Offiziell sind sie laut der Direktorin des Instituts bis heute nicht schriftlich informiert worden. Sie hätten davon durch die Meldung der TASS, also der russischen Nachrichtenagentur, erfahren.

Nach dem 24. Februar 20222 habe das Institut die Bibliothek für russische Wissenschaftlerinnen und Wissenschaftler weiter offengehalten, um ihnen Zugang zu ermöglichen „zu einer anderen, zu einer wissenschaftlichen, fundierten Sicht auf die Geschichte“. Damit kritisiert sie den massiven ideologischen Zugriff, der jetzt an allen russischen Hochschulen und Forschungseinrichtungen durchgesetzt werde.
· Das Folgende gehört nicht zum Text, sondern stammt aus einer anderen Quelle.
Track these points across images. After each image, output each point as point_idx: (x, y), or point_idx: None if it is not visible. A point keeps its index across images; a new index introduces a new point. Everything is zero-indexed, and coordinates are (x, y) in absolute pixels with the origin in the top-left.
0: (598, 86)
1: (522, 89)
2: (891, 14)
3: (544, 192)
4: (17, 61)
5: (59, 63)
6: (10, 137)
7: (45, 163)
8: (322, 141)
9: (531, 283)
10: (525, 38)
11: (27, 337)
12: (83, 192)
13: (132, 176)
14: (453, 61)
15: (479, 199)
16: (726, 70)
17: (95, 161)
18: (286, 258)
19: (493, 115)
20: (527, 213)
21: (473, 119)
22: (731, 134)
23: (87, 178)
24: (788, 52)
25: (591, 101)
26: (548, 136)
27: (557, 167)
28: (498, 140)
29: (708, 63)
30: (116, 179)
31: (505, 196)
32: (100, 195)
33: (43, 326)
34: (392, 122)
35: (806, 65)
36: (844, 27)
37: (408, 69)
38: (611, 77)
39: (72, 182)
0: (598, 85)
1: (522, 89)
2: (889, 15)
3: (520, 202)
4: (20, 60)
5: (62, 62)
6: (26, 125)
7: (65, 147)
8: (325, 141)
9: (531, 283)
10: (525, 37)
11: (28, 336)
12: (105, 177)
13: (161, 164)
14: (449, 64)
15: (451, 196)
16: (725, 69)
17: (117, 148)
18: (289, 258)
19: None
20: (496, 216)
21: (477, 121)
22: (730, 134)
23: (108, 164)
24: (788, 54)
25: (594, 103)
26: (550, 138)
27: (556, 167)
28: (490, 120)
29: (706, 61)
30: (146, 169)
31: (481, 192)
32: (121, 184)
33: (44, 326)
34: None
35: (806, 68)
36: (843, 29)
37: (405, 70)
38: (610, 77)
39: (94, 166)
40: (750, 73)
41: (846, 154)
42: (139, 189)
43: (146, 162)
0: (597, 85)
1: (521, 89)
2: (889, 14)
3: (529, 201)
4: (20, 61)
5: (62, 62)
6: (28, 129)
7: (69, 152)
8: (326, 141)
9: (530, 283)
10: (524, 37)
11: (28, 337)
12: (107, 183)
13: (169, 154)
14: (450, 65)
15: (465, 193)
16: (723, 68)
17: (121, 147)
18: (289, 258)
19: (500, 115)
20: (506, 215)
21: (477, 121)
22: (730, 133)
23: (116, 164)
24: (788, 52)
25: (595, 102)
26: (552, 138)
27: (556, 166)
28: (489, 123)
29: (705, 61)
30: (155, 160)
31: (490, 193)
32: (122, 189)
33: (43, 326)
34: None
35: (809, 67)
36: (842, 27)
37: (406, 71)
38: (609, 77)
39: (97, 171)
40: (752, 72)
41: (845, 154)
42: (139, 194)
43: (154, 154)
Was mit den Publikationen aus öffentlichen Bibliotheken geschehe, erzählt Dahlke im DLF: Diese Bücher werden jetzt wahrscheinlich alle vernichtet werden, weil die Bibliotheken und auch die Forschungseinrichtungen jetzt von Büchern gesäubert werden, die russische Einrichtungen und Einzelforscher und Forscherinnen gemeinsam mit Vertretern unerwünschter Organisationen publiziert haben.“

Auswirkungen des Verbots und Perspektiven für das Deutsche Historische Institut

Sie sprach von den „mittel oder längerfristig gravierende Auswirkungen“ dieses Vorgangs für die Wissenschaft in Russland. Den russischen Hochschulen – einige von ihnen seien sehr leistungsfähig und auch international sehr konkurrenzfähig gewesen – drohe „in Zukunft eine kolossale intellektuelle Verarmung in Russland, vor allen Dingen im Bereich der Geistes- und Sozialwissenschaften, die natürlich für ideologische Zugriffe besonders anfällig sind“, so die DHI-Direktorin. Das stehe für sie außer Frage.
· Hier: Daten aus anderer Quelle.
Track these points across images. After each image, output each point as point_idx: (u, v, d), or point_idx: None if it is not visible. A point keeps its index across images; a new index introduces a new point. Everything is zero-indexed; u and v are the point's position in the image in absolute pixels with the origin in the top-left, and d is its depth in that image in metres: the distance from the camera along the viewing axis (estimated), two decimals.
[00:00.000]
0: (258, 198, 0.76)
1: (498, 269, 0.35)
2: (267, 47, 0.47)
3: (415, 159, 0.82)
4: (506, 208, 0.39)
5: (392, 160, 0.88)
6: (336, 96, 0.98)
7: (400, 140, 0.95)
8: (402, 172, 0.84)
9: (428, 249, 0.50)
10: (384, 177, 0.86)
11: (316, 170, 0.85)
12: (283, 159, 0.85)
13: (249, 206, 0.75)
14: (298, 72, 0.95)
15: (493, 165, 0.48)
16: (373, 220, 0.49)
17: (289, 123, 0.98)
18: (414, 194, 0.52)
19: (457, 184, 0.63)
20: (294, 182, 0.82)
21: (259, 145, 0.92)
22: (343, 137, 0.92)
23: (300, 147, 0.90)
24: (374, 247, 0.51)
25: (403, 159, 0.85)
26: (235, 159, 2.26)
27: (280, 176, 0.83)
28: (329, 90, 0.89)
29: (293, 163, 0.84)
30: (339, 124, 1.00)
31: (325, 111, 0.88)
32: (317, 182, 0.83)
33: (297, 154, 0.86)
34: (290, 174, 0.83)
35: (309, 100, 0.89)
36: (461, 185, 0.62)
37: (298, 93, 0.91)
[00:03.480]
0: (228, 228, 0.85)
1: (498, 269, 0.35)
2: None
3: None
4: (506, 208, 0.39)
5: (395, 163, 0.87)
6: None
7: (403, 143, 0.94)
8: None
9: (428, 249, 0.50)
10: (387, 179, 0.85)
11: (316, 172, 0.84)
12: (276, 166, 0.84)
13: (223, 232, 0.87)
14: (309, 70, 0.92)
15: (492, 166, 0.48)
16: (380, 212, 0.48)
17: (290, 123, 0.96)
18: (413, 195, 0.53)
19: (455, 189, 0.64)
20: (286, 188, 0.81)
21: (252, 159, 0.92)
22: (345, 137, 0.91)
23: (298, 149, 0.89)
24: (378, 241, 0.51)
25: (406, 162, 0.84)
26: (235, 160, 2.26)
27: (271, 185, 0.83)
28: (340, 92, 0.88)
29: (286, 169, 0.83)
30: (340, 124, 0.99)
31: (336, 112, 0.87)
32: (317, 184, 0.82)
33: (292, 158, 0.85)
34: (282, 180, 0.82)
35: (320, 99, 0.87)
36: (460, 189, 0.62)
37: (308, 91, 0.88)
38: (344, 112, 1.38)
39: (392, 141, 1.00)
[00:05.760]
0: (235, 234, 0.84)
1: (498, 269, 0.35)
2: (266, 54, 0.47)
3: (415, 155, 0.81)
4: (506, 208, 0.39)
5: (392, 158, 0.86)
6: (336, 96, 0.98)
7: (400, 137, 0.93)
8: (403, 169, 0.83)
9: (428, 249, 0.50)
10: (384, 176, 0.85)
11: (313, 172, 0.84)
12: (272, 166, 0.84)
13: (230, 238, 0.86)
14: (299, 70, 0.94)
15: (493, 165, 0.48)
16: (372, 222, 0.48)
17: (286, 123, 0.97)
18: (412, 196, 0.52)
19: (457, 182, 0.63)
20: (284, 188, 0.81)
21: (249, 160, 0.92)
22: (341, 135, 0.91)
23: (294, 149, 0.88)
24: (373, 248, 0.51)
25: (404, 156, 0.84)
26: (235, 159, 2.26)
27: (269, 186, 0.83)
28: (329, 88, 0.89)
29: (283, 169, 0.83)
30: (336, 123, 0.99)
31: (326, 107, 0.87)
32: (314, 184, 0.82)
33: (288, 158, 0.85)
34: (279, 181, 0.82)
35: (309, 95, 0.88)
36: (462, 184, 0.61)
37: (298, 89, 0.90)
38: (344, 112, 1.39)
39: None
Zu den Perspektiven des Moskauer Instituts erklärte sie, sie hätten parallel schon ein Max-Weber-Netzwerk-Osteuropa aufgebaut. Außerdem haben sie der Direktorin zufolge voriges Jahr ein Büro in Georgien, in Vilnius in Litauen gegründet. Den Hauptstandort wollen sie Helsinki, in Finnland eröffnen, „da Finnland ja über lange historische Zeiträume zum Russischen Reich gehörte und wir dort die entsprechende Forschungsinfrastruktur und auch die entsprechenden Archive und Bibliotheken vorfinden“.

Mit Wissenschaftlern in Russland in Kontakt zu bleiben, wird jetzt nach der Aussage von Dahlke sicher schwieriger. Damit würden sich russische Wissenschaftlerinnen und Wissenschaftler im In- und Ausland strafbar machen. Vorher habe es auch informelle, sehr tragfähige, langjährige Beziehung zwischen deutschen und russischen Wissenschaftlerinnen und Wissenschaftlern auch in einer internationalen Vernetzung, sagte sie.

Das Max Weber Netzwerk Osteuropa wird laut Dahlke perspektivisch auch in und mit der Ukraine aktiv werden und auch ukrainische Forscherinnen und Forscher integrieren. Der Plan, ein deutsches historisches Institut oder eine Forschungseinrichtung der Max Weber Stiftung in Kiew zu eröffnen, werde schon lange diskutiert, sei momentan aber wegen der Sicherheitslage schwierig. „Wir müssen jetzt Übergangswege schaffen, um die ukrainische Wissenschaft in größere und umfänglichere Forschungsprojekte zu integrieren“, so Dahlke. Das sei dem Institut ein wichtiges Anliegen.